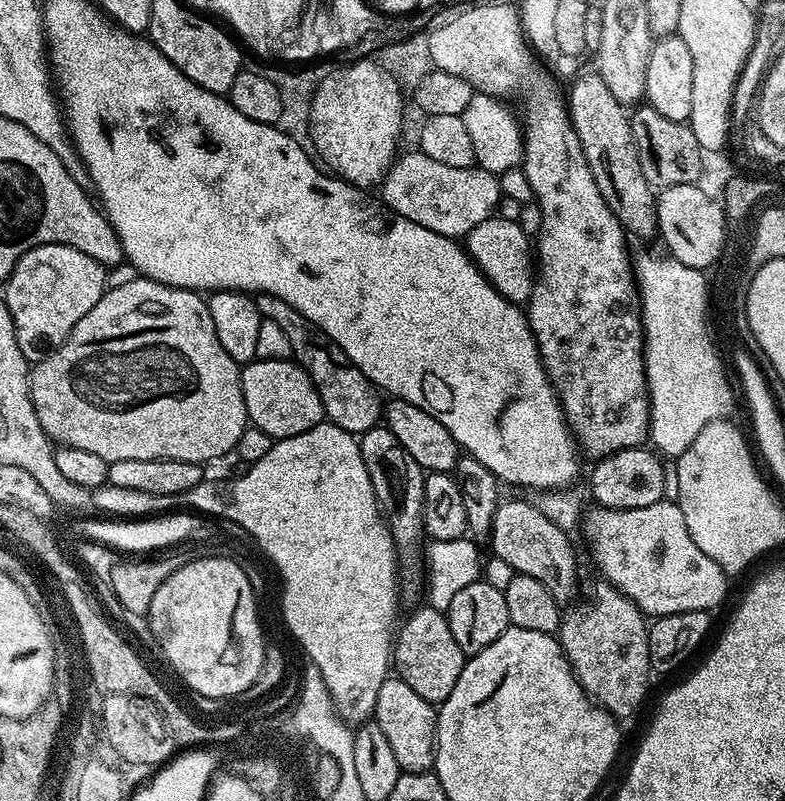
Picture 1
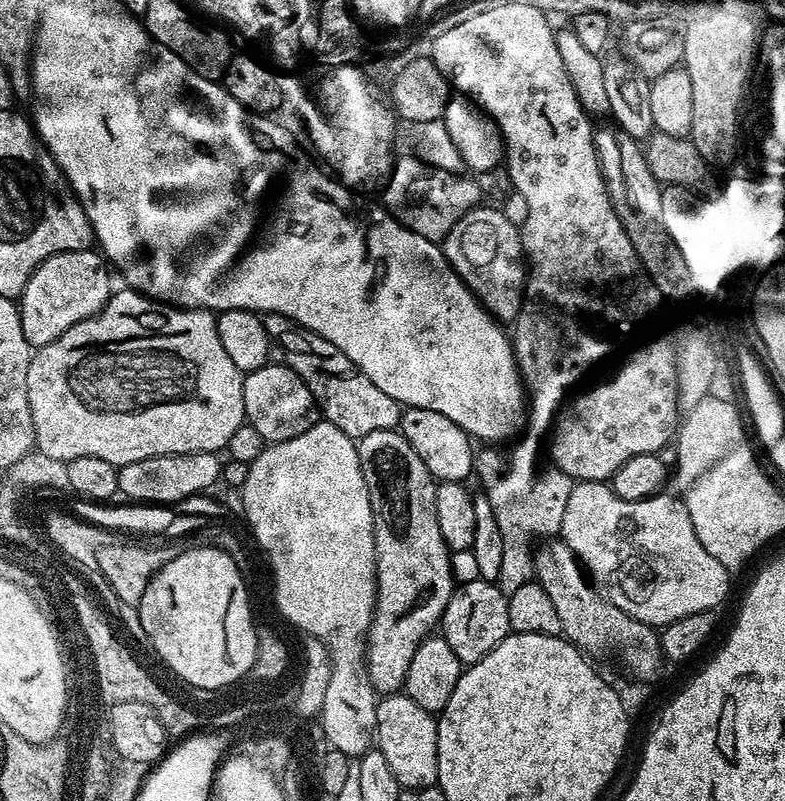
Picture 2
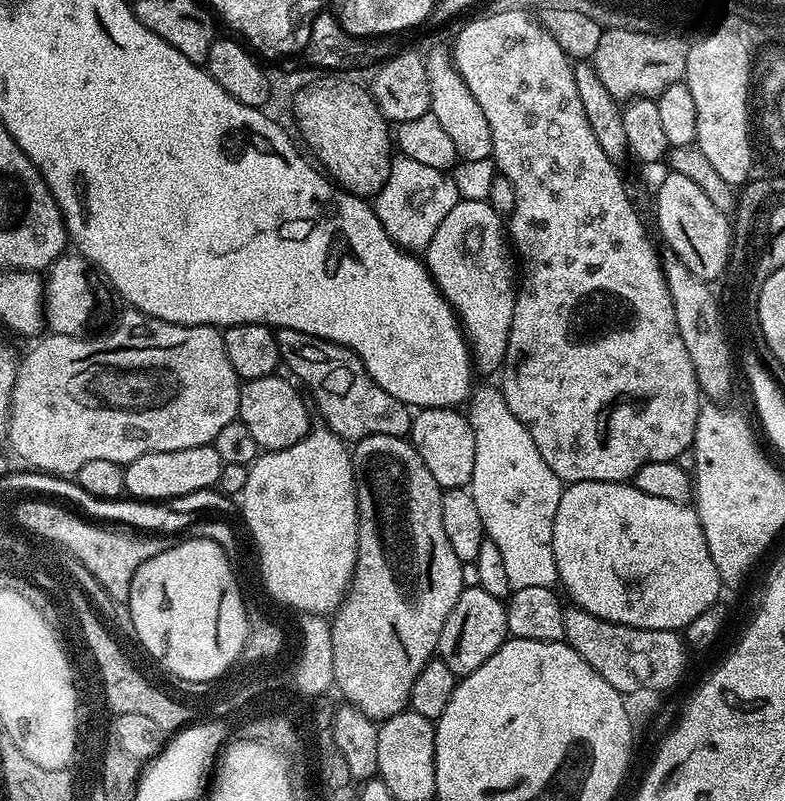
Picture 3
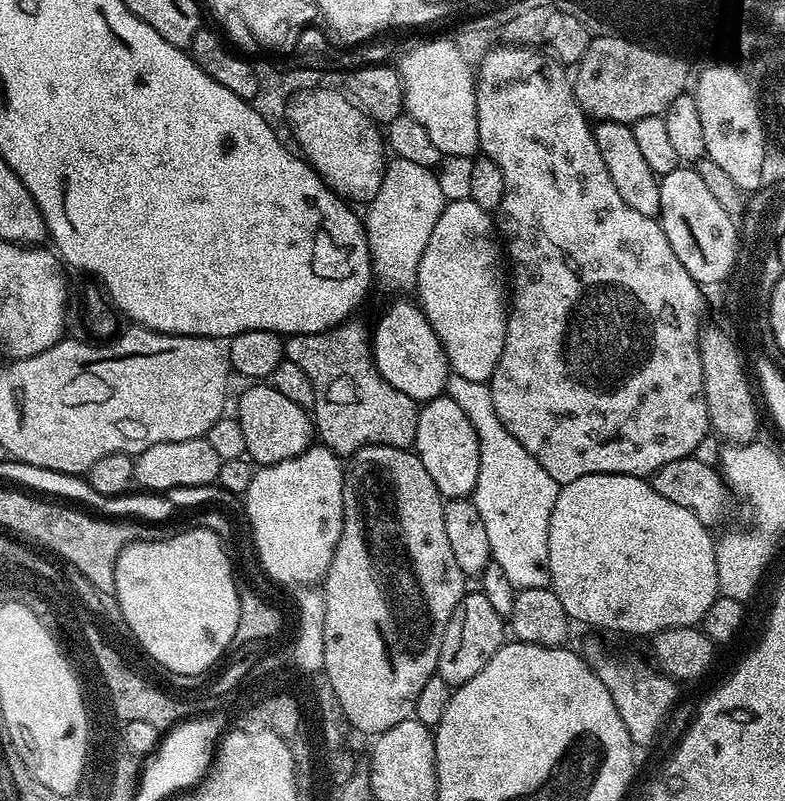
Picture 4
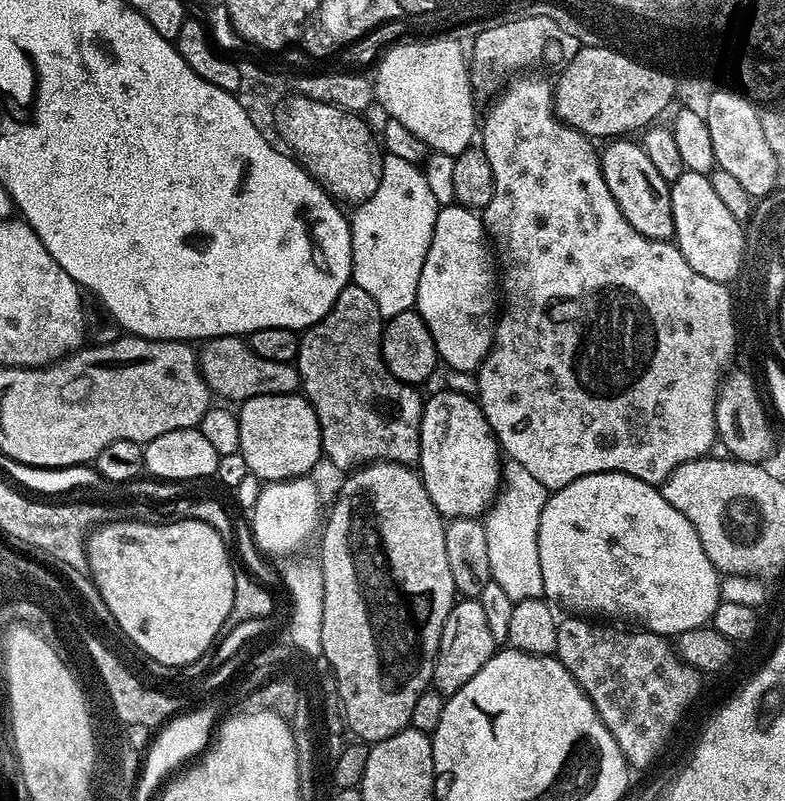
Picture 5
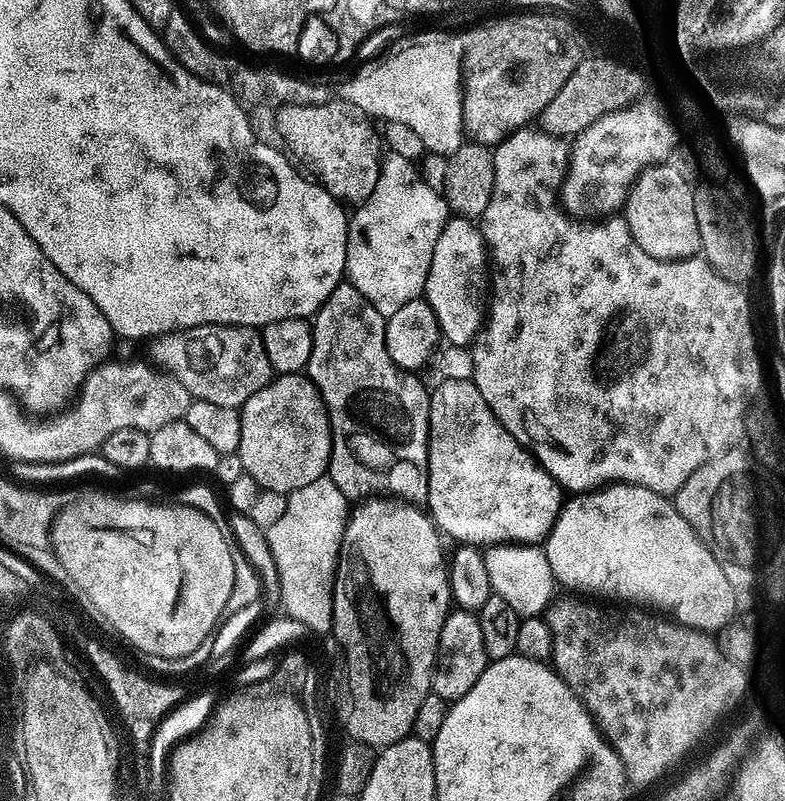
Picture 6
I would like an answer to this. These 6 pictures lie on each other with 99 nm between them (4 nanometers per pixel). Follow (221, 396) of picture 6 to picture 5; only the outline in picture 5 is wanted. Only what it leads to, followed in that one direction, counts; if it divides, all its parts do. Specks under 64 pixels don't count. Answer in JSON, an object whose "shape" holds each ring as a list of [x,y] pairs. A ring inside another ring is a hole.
▬▬▬▬▬▬
__TASK TO CARRY OUT__
Every line above is to be given again exactly, apart from the pictures.

__OUTPUT FOR THIS TASK__
Picture 1
Picture 2
Picture 3
Picture 4
Picture 5
Picture 6
I would like an answer to this. These 6 pictures lie on each other with 99 nm between them (4 nanometers per pixel). Follow (221, 396) of picture 6 to picture 5; only the outline in picture 5 is wanted. Only what it leads to, followed in that one direction, counts; if it divides, all its parts do. Specks under 64 pixels don't count. Answer in JSON, an object whose "shape" holds each ring as a list of [x,y] pairs. A ring inside another ring is a hole.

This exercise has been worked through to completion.